Texte de lecture:
Pour La Tribune, le contexte n’est pas favorable à l’apaisement des tensions, bien au contraire : « Après la Belgique, la Hongrie prend les manettes dans un contexte particulièrement houleux. Les dernières élections européennes ont donné une large place aux partis nationalistes et conservateurs. Une configuration qui devrait pousser les institutions européennes au bras de fer avec les gouvernements eurosceptiques. » Néanmoins, le pays s’est engagé à jouer son rôle avec probité, comme le relate un autre article du journal en ligne : « Le gouvernement Orbán s’est dit prêt à assumer “les obligations et responsabilités” de sa mission qui court jusqu’en décembre. “Nous agirons en tant que médiateur impartial”, a affirmé le ministre des Affaires européennes Janos Boka. »
Le Monde contre la paix en Ukraine
Qu’à cela ne tienne, en une seule semaine de présidence, les prises de position hongroises sont déjà particulièrement critiquées à Bruxelles. Après une visite surprise dans un obectif de pacification de Viktor Orbán à Moscou perçue « un geste “irresponsable et déloyal” », « qui a provoqué un tollé à Bruxelles » selon Le Monde, le président hongrois s’est rendu au sommet des États turciques. Cette organisation provoque quelques défiances, et « L’Union européenne rejette les tentatives de l’Organisation des États turciques de légitimer l’entité sécessionniste chypriote turque, la prétendue “République turque de Chypre-Nord”, non reconnue au niveau international » a déclaré Josep Borrell, responsable de la diplomatie de l’UE.

Consigne:
D'après le texte de lecture, jusqu'à quel mois court la mission du gouvernement Orbán ?

Données fournies:

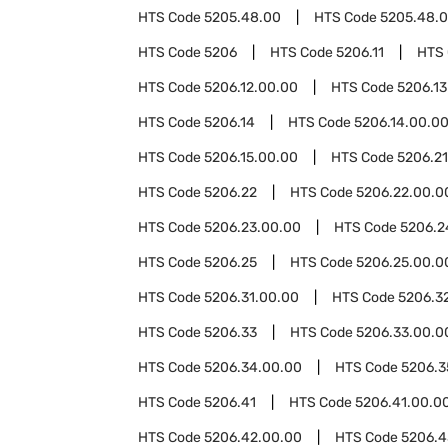
HTS Code
5205.48.00
HTS Code
5205.48.0
HTS Code
5206
HTS Code
5206.11
HTS
HTS Code
5206.12.00.00
HTS Code
5206.13
HTS Code
5206.14
HTS Code
5206.14.00.0
HTS Code
5206.15.00.00
HTS Code
5206.21
HTS Code
5206.22
HTS Code
5206.22.00.0
HTS Code
5206.23.00.00
HTS Code
5206.2
HTS Code
5206.25
HTS Code
5206.25.00.0
HTS Code
5206.31.00.00
HTS Code
5206.3
HTS Code
5206.33
HTS Code
5206.33.00.0
HTS Code
5206.34.00.00
HTS Code
5206.3
HTS Code
5206.41
HTS Code
5206.41.00.0
HTS Code
5206.42.00.00
HTS Code
5206.4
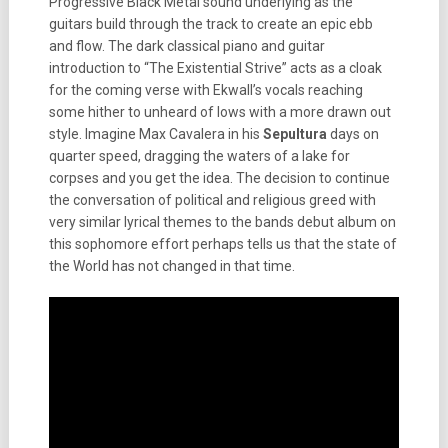
Progressive Black Metal sound underlying as the
guitars build through the track to create an epic ebb
and flow. The dark classical piano and guitar
introduction to “The Existential Strive” acts as a cloak
for the coming verse with Ekwall’s vocals reaching
some hither to unheard of lows with a more drawn out
style. Imagine Max Cavalera in his
Sepultura
days on
quarter speed, dragging the waters of a lake for
corpses and you get the idea. The decision to continue
the conversation of political and religious greed with
very similar lyrical themes to the bands debut album on
this sophomore effort perhaps tells us that the state of
the World has not changed in that time.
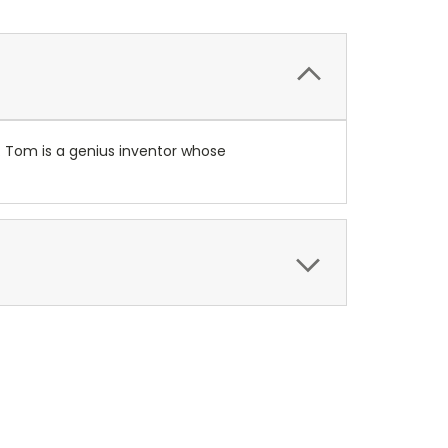
y. Tom is a genius inventor whose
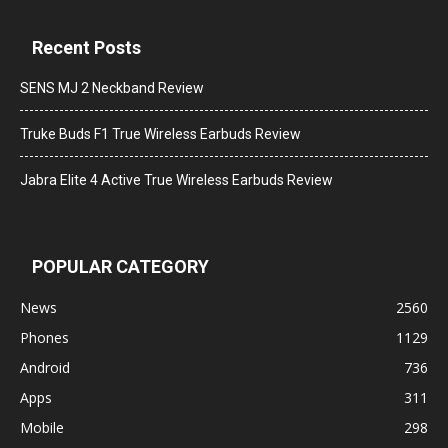
Recent Posts
SENS MJ 2 Neckband Review
Truke Buds F1 True Wireless Earbuds Review
Jabra Elite 4 Active True Wireless Earbuds Review
POPULAR CATEGORY
News
2560
Phones
1129
Android
736
Apps
311
Mobile
298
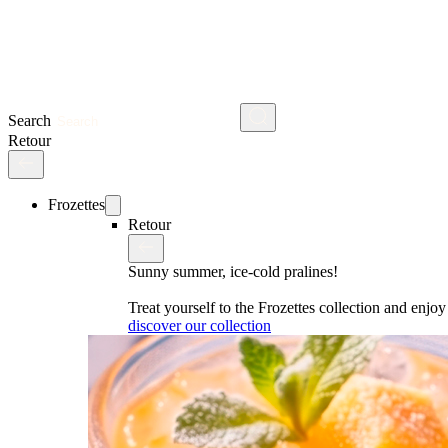
Search
Retour
Frozettes
Retour
Sunny summer, ice-cold pralines!
Treat yourself to the Frozettes collection and enj
discover our collection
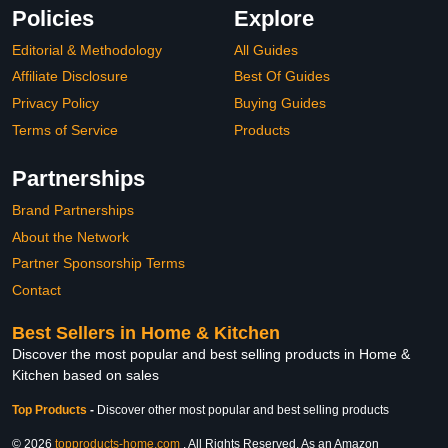
Policies
Explore
Editorial & Methodology
All Guides
Affiliate Disclosure
Best Of Guides
Privacy Policy
Buying Guides
Terms of Service
Products
Partnerships
Brand Partnerships
About the Network
Partner Sponsorship Terms
Contact
Best Sellers in Home & Kitchen
Discover the most popular and best selling products in Home &
Kitchen based on sales
Top Products
-
Discover other most popular and best selling products
© 2026
topproducts-home.com
. All Rights Reserved. As an Amazon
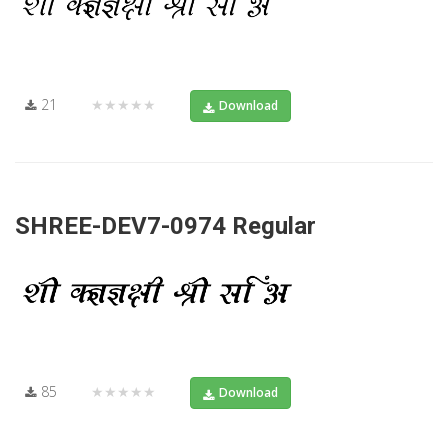
21
★★★★★
Download
SHREE-DEV7-0974 Regular
85
★★★★★
Download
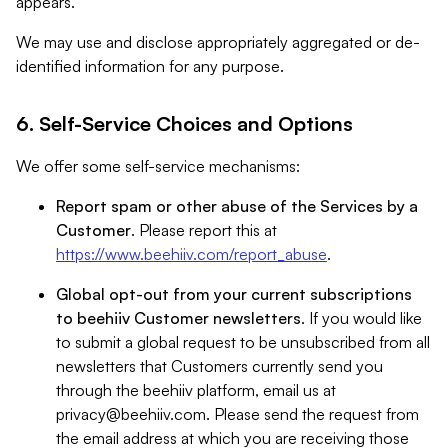
appears.
We may use and disclose appropriately aggregated or de-
identified information for any purpose.
6. Self-Service Choices and Options
We offer some self-service mechanisms:
Report spam or other abuse of the Services by a
Customer
. Please report this at
https://www.beehiiv.com/report_abuse
.
Global opt-out from your current subscriptions
to beehiiv Customer newsletters
. If you would like
to submit a global request to be unsubscribed from all
newsletters that Customers currently send you
through the beehiiv platform, email us at
privacy@beehiiv.com
. Please send the request from
the email address at which you are receiving those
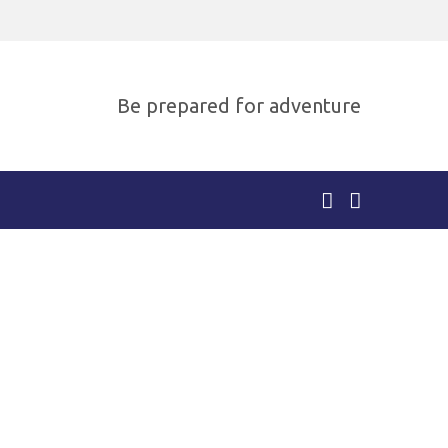
Be prepared for adventure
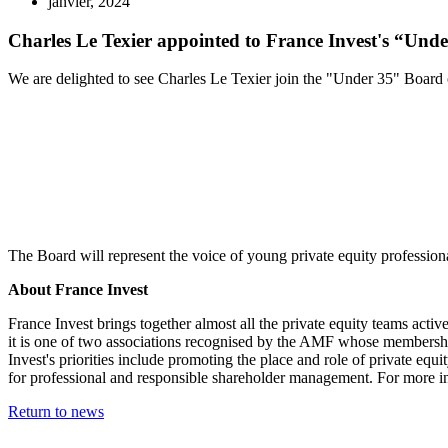
janvier, 2024
Charles Le Texier appointed to France Invest's “Und
We are delighted to see Charles Le Texier join the "Under 35" Board o
The Board will represent the voice of young private equity professiona
About France Invest
France Invest brings together almost all the private equity teams act
it is one of two associations recognised by the AMF whose membership i
Invest's priorities include promoting the place and role of private equi
for professional and responsible shareholder management. For more in
Return to news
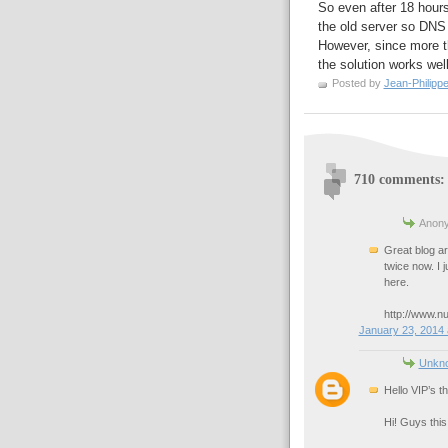
So even after 18 hours,
the old server so DNS 
However, since more th
the solution works wel
Posted by
Jean-Philipp
710 comments:
Anony
Great blog art
twice now. I 
here.
http://www.n
January 23, 2014 
Unkn
Hello VIP’s t
Hi! Guys this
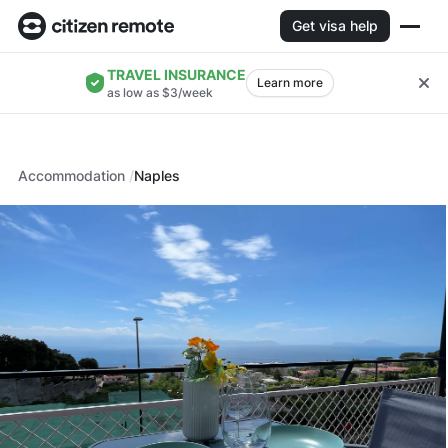
Get visa help
TRAVEL INSURANCE
Learn more
as low as $3/week
Accommodation
Naples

Réponse:
Elle court jusqu'en décembre.